▸ **Stated problem 1**
According to the S3A encryption thread, why do S3A delegation tokens carry the encryption settings? Answer in one to three sentences.
▸ **Stated problem 2**
Answer these questions from the S3A encryption thread:
(a) What should loadDefaults be set to when new configs are loaded?
(b) What two sources are named as ways hadoop credential providers can supply encryption secrets?
(c) Which encryption option would make hiding the secrets more of an issue?
▸ **Stated problem 3**
Reproduce the S3A encryption thread from "bq. > when we" to "aren't encrypted then.", inclusive.

▸ **Selected extract**
↓

[jira] [Commented] (HADOOP-17855) S3A: Allow SSE configurations per object path

Steve Loughran (Jira) Mon, 23 Aug 2021 08:16:27 -0700


    [ 
https://issues.apache.org/jira/browse/HADOOP-17855?page=com.atlassian.jira.plugin.system.issuetabpanels:comment-tabpanel&focusedCommentId=17403227#comment-17403227
 ]


Steve Loughran commented on HADOOP-17855:
-----------------------------------------

bq. Do you know if there are any precedent in the project that loads extra 
configuration files? I'm asking because I think that having the path-to-key 
mappings in a file would be the most adequate strategy because you can easily 
have 1000 different keys/partitions x 100 tables and that would be hard to fit 
in a core-site.xml.

oh, there's a lot of things which load config files. Be aware that adding new 
default resources (as YarnConfig and HdfsConfig construction triggers) is 
troublesome and you (a) shouldn't do this and (b) should load the new configs 
with loadDefaults = false. Oh, there's bonus config fun as the encryption 
secrets can all be provided by hadoop credential providers, from JCEKs files to 
Hadoop KMS services. We'd want that too, so that all encryption secrets would 
optionally be hidden. More of an issue if SSE-C were to be enabled.

bq. > when we do things with directories, we often create markers in parent 
dirs. This complicates life as we'd have to choose which to use there too

bq. My understanding is that markers contain only metadata. In my biased 
opinion, users won't care much about the encryption settings on it.

well, we need to make sure that they aren't encrypted then.

bq. > S3A Delegation tokens pass down all encryption settings so that you can 
submit work into a shared cluster where all encryption options including your 
secrets come with the job. This will need to be extended.

bq. > this'd be left completely out of the delegation token info passed into 
the cluster. Up to the cluster deployer to deal with this. The default 
encryption settings would be passed in this way.

bq. Does S3A Delegation token control which encryption settings to use? It 
seems to me it should be concerned only about the authentication to S3.

yes. And it is there so you can have a cluster in EC2 with general access to 
some shared lib dirs *and no knowledge of job-specific buckets*, when you 
submit a job your client side settings of (encryption, secrets) come with the 
job.

I think "clusters with encryption plugins defined locally/for buckets"" would 
be a special case here; the DT would somehow indicate this was required (e.g.

↑

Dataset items
↓

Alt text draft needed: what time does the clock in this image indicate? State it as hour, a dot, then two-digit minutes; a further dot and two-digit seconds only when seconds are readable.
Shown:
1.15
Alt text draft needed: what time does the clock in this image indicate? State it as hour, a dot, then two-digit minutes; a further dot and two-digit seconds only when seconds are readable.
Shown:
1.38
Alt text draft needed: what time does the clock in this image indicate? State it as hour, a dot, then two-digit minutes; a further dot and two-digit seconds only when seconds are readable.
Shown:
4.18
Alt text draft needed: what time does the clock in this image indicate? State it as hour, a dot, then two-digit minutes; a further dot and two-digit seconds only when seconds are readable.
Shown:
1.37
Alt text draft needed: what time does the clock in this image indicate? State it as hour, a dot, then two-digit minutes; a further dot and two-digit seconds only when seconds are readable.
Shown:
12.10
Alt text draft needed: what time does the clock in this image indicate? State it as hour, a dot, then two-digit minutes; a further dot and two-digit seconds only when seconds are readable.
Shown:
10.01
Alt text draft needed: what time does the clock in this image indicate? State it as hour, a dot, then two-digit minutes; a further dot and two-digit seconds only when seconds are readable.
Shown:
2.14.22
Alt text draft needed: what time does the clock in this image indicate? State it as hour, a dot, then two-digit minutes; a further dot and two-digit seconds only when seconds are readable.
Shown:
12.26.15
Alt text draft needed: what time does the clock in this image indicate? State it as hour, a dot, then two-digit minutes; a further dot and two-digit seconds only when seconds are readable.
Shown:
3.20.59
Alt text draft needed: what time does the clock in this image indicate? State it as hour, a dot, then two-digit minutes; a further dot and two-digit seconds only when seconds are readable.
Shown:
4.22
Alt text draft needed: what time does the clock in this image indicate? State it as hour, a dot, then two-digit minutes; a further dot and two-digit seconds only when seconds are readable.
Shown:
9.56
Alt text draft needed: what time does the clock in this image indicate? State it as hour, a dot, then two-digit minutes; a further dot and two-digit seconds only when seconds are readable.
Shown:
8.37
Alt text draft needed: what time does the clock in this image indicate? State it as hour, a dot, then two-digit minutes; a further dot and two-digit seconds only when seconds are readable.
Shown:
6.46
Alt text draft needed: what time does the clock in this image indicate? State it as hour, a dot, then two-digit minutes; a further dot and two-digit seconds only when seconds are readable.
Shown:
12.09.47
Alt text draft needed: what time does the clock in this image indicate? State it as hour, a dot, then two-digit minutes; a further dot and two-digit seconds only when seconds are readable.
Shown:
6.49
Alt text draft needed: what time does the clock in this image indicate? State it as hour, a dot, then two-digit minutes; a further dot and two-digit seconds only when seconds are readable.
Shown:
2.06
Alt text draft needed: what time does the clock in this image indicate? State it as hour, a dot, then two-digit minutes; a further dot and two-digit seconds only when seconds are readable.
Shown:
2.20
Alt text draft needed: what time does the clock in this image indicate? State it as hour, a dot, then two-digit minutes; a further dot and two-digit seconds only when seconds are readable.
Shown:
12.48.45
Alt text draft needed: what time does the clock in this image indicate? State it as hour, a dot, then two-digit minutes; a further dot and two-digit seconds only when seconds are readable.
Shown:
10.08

↑

▸ **Expected output 1**
They let a cluster in EC2 have general access to some shared lib dirs without knowing about job-specific buckets. When a job is submitted, the client-side encryption settings and secrets travel with it.

▸ **Expected output 2**
(a) false
(b) JCEKs files and Hadoop KMS services
(c) SSE-C

▸ **Expected output 3**
bq. > when we do things with directories, we often create markers in parent 
dirs. This complicates life as we'd have to choose which to use there too

bq. My understanding is that markers contain only metadata. In my biased 
opinion, users won't care much about the encryption settings on it.

well, we need to make sure that they aren't encrypted then.